Peter Darke

Personal information
- Full name: Peter George Darke
- Date of birth: 21 December 1953 (age 71)
- Place of birth: Exeter, England
- Date of death: 1 October 2021 (aged 67)
- Place of death: Torquay, England
- Height: 5 ft 10+1⁄2 in (1.79 m)
- Position: Full back

Senior career*
- Years: Team / Apps / (Gls)
- 1971–1977: Plymouth Argyle / 100 / (2)
- 1976–1977: → Exeter City (loan) / 5 / (0)
- 1977–1979: Torquay United / 59 / (0)
- Minehead
- Saltash United
- Liskeard Athletic
- Total:  / 164 / (2)

= Peter Darke =

English footballer

Peter Darke (21 December 1953 – 1 October 2021) was an English footballer who played as a full back.

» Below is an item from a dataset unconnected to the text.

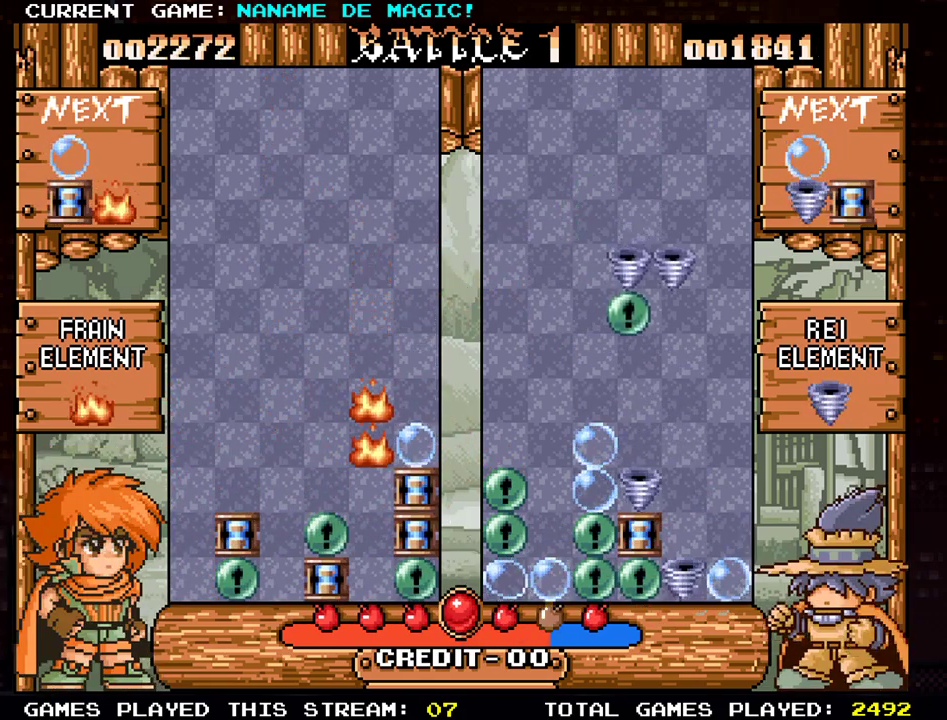
{"buttons": [], "left_stick": "center", "events": [[250, "left_stick", "center"]]}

He began his career as an apprentice with Plymouth Argyle, having been spotted playing for Exeter Schoolboys. He made his debut in August 1971 at the age of 17, and went on to make 107 appearances in all competitions during his six years at Home Park, scoring two goals. He spent time on loan with Exeter City during the 1976–77 season before joining Torquay United in 1977. He retired from the professional game two years later, and went on to play non-league football for Minehead, Saltash United and Liskeard Athletic. He later worked as a salesman in Exeter.

He died in Torquay on 1 October 2021.